Last fall, Stan Lee's daughter J.C. filed suit against POW! Entertainment in an attempt to win back her father's intellectual property the company oversees. Five months later, POW! has now filed to dismiss the "grossly selfish" lawsuit. The next hearing in the lawsuit is expected to take place on February 24th, at which POW!'s team of attorneys has notified the federal court system's Central District of California it plans to officially motion to dismiss the suit.
Stan Lee helped launch POW! in 2001 and to this day, the company serves as the owner of Lee's non-Marvel intellectual property and likeness rights. J.C.'s lawsuit originally wasn't seeking any monetary damages, rather the acknowledgment Stan's intellectual property and likeness is owned by his trust instead of POW! Entertainment.
In the latest motion filed by POW! attorneys A. Raymond Hamrick III and Chaz C. Rainey, the defense calls the plaintiff's suit "fatally flawed" in which J.C. has "no standing to bring the claims." Rainey brings forth three major points to defend POW!'s stance on a dismissal. He suggests Lee's basis for the lawsuit relies on an agreement over 20 years old between the late Lee and Stan Lee Media, a now-defunct business.
Because of that, Rainey suggests J.C. had no standing to bring the claims as Stan Lee Media is no longer in business. Next, POW!'s defense claims any applicable statutes of limitation have passed in regards to the initial agreement, thus rendering any claims "fifteen years past due." Third, Rainey and his team point out five separate occasions in which the agreement J.C. bases her case on to be unenforceable by various courts in the United States, including in the Central District of California, where the lawsuit is taking place.

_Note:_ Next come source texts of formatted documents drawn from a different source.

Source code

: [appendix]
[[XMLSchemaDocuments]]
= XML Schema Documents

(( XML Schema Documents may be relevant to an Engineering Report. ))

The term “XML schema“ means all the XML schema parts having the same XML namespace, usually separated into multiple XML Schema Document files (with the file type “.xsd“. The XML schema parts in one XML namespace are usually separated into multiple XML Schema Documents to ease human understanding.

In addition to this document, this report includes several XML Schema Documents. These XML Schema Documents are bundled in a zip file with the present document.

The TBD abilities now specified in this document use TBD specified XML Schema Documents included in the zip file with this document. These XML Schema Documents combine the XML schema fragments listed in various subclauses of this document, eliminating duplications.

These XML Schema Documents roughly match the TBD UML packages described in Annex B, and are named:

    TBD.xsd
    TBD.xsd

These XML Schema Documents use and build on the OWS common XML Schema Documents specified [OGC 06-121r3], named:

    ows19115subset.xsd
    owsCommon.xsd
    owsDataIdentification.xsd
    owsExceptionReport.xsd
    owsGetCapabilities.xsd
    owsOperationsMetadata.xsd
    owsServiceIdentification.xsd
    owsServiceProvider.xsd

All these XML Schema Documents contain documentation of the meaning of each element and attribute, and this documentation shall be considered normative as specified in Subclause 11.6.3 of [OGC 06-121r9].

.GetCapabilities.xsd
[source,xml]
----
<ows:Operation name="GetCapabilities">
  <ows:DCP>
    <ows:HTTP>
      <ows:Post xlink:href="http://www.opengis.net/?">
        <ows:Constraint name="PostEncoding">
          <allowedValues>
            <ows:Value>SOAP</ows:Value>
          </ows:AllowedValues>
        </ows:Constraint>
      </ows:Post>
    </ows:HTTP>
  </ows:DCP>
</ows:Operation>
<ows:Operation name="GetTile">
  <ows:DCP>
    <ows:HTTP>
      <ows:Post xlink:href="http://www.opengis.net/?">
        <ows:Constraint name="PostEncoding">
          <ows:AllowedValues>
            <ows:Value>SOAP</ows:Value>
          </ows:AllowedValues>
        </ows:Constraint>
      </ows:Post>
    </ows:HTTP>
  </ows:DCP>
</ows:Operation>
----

Prior to Lee's death, he had filed a similar suit against POW! seeking upwards of $1 billion in damages. That suit was subsequently dropped weeks later when the legendary comic icon went the length to offer a statement saying he was "thrilled to put the lawsuit behind me, get back to business with my friends and colleagues at POW! and launch the next wave of amazing characters and stories."